The chicken was plump and moist, and its golden juices drenched the bread salad. The quail tasted like the game birds they are and not like some pale imitation (and came with potato-celery root gratin, braised red cabbage, and Marsala-steeped prunes, robust accompaniments). The seafood stew, cooked with fideus noodles in a punchy sauce of tomatoes, onion, garlic, and the essential saffron, was the only bouillabaisse-influenced dish I've had in a long time that was worthy of its inspiration.
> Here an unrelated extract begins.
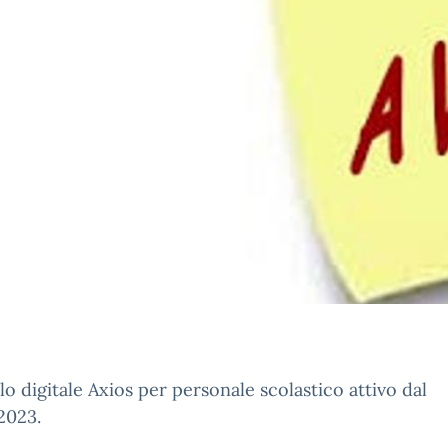
lo digitale Axios per personale scolastico attivo dal
2023.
"This is the best meal you've taken us to," my father said. It's no wonder that in the recently announced James Beard Foundation 2003 Awards, Zuni is up for Outstanding Restaurant (along with Chanterelle in NYC, Galatoire's in New Orleans, Valentino in Santa Monica, and Topolobampo in Chicago), and The Zuni Café Cookbook by chef and co-owner Judy Rodgers is also nominated. Zuni is a world-class restaurant.